General Plan

San Francisco is roughly square in shape. Much of the land is extremely hilly, reaching a height of more than 920 feet (280 m) above sea level at Mount Davidson and Twin Peaks, in the central part of the city. In these and other high hilly areas, roads are laid out in a circular manner; elsewhere they form a rectangular pattern, aligned mainly north-south and east-west. The chief limited-access highways are the James Lick, Southern, and Bayshore freeways.

Downtown San Francisco, with its tall buildings, steep hills, and clanging cable cars, occupies the northeastern corner of the city. Here, Market Street runs diagonally southwestward from the Ferry Building past the financial district and the Civic Center to the base of Twin Peaks. Along the Embarcadero, a broad semicircular street skirting the downtown waterfront, are many of the city's piers, wharves, and warehouses. Nearby are Telegraph Hill, Russian Hill, and Nob Hill.

Outside the downtown area, San Francisco is primarily residential. Large tracts, however, are occupied by Golden Gate Park, John McLaren Park, and the Golden Gate National Recreation Area, which includes the Presidio, a former army base covering nearly 1,500 acres (600 hectares). Industrial areas are mainly in the southeast along the bay shore flats.

San Francisco has fixed boundaries and can expand no farther It is, however, part of a vast and rapidly growing urban complex called the Bay Area, which adjoins San Francisco Bay. Cities in this area include Oakland, San Jose, Fremont, Sunnyvale, Concord, Berkeley, Hayward, and Santa Clara.

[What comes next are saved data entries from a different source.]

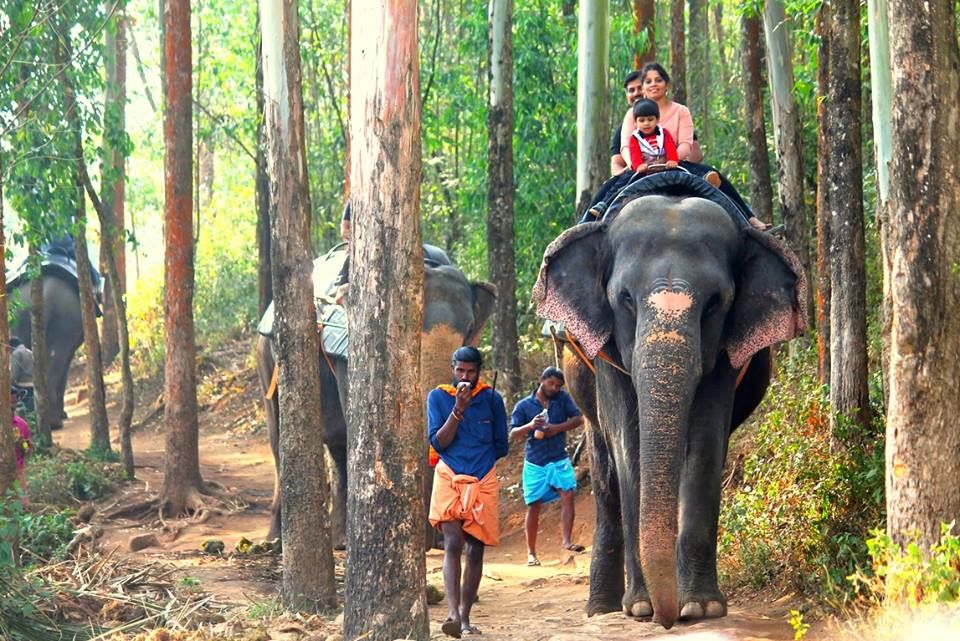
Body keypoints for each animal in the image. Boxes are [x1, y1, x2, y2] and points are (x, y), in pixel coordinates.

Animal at [255, 247, 496, 547]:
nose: (434, 541)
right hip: (266, 355)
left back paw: (340, 540)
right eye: (408, 325)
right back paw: (278, 539)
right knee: (279, 437)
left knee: (337, 444)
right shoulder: (349, 349)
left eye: (470, 328)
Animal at [533, 175, 806, 629]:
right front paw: (641, 607)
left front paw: (702, 608)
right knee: (604, 474)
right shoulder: (606, 349)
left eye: (715, 303)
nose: (667, 619)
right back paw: (602, 608)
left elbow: (706, 441)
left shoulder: (725, 353)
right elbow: (629, 443)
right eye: (625, 298)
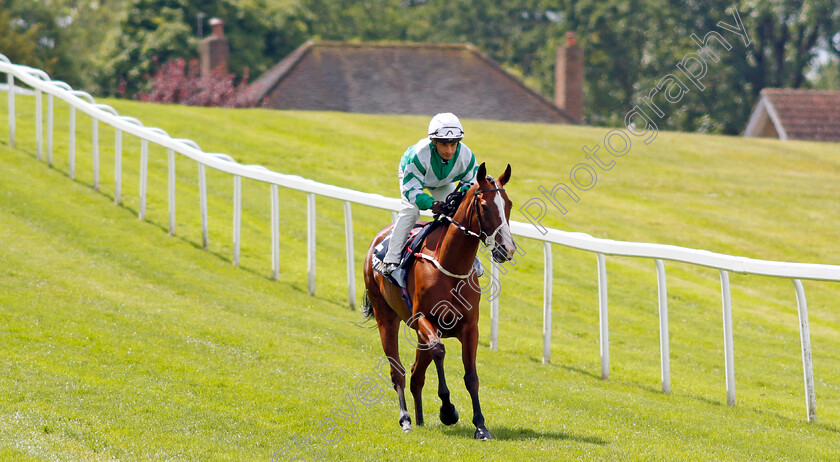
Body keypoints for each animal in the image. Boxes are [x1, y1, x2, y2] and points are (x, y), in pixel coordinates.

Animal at [362, 163, 520, 440]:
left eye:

Five bridges cross the bay in the metropolitan area; two of them serve San Francisco. The Golden Gate Bridge, one of the world's longest suspension bridges (main span 4,200 feet [1,280 m]), connects the city with the Marin Peninsula to the north. The San Francisco-Oakland Bay Bridge, with suspension, cantilever, and truss sections, joins San Francisco and Oakland.